What I have tried is to transponse the 2nd and 3rd fields with respect to 1st, so that I can use nawk on the field of $7 or $8

#!/usr/bin/ksh awk -F"," '{ a[$1]; b[$1]=b[$1]","$2 c[$1]=c[$1]","$3} END{ for(i in a){ print i","b[i]","c[i]} } ' file > output.txt

Solution

  • If your records are unordered

    i.e. you may have "1111111" items distributed randomly throughout your input:

    $ awk -F, '++a[$1] > 6' input.txt
    1111111,gggggggg,14
    1111111,hhhhhhhh,14
    2222222,gggggggg,14
    3333333,gggggggg,14
    3333333,hhhhhhhh,14
    

    How does this work?

    As you know, awk's -F option sets the delimiter. If it's not a special character, there's no pressing need to quote it.

    Awk scripts consist of a series of blocks of condition { action; }. If the condition is missing, action is applied to every line. If the action is missing, it is implied to be print;. So an awk script that consists of simply a condition will print every input line for which that condition evaluates to true.

    In this case, our condition also has elements of an action. That it, it increments elements of an associative array where the keys are your first field. The increment happens regardless of whether the condition evaluates to true. Also, putting ++ ahead rather than following the variable causes the increment to happen before the evaluation rather than after it. (I'm talking about the difference between ++var and var++.) And if the resultant incremented array element is greater than 6, the condition evaluates to true, causing the line to print.

    This is functionally equivalent to the perl solutions in other answers, but because of the nature awk scripts is even tighter and (arguably) simpler. And of course, it's likely to be faster. (In my informal test just now, the awk script above executed more than twice as fast as an equivalent perl script from another answer, processing 250000 lines of input in 0.23s of user time vs 0.61 seconds in perl.)
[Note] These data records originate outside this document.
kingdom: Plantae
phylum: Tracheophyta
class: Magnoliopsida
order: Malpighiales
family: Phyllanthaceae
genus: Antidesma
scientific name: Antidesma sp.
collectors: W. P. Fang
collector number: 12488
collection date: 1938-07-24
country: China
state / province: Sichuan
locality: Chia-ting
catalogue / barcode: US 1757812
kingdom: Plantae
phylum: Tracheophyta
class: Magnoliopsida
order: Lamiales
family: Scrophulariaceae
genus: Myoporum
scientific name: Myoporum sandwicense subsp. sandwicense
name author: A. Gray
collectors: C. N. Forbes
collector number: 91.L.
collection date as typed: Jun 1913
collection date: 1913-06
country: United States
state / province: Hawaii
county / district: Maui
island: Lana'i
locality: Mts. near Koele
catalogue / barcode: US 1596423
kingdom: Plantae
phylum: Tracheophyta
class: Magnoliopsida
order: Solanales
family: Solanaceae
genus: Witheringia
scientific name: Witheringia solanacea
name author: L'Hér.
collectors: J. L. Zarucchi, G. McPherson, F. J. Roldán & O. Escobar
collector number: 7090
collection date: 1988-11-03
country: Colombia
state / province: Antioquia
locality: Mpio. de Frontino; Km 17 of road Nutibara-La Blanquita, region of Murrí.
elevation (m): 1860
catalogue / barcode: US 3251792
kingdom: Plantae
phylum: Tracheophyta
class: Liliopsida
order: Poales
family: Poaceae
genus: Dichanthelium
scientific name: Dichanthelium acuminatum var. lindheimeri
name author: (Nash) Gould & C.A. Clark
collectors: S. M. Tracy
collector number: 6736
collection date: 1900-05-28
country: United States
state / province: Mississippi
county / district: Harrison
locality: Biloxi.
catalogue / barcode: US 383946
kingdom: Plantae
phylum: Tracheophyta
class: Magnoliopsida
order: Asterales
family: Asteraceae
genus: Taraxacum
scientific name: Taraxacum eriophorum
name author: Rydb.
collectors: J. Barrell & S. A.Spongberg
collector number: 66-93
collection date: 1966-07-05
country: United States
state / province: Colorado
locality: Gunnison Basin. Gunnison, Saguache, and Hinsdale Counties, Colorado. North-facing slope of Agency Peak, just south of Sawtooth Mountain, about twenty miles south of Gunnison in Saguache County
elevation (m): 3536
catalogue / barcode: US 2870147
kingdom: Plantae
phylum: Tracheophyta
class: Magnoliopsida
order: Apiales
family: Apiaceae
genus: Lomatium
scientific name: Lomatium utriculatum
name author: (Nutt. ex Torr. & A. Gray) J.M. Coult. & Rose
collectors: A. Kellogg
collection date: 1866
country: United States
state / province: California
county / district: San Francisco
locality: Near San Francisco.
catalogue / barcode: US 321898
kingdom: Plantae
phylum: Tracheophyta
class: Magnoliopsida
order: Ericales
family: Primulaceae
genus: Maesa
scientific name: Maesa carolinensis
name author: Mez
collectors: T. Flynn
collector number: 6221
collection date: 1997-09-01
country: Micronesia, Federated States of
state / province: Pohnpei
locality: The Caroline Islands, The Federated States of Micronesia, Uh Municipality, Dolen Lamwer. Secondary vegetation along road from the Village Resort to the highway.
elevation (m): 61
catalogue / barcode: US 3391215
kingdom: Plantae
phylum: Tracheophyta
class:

    If your records are ordered

    i.e. all your "1111111" lines are together:

    $ awk -F, '$1!=f{c=0;f=$1} ++c>6' input.txt
    1111111,gggggggg,14
    1111111,hhhhhhhh,14
    2222222,gggggggg,14
    3333333,gggggggg,14
    3333333,hhhhhhhh,14
    

    How does this work?

    • If we're on a different $1 than last time (which is also true on the first line), we reset our counter and save $1 to a variable for future comparisons.
    • Then we increment the counter and print the line (implicitly) if the counter goes above 6.

    This has the advantage of not eating memory with an array, but is only appropriate if your goal is to match sequential sets of lines with common $1 rather than handle matching lines that may be randomly distributed throughout your input.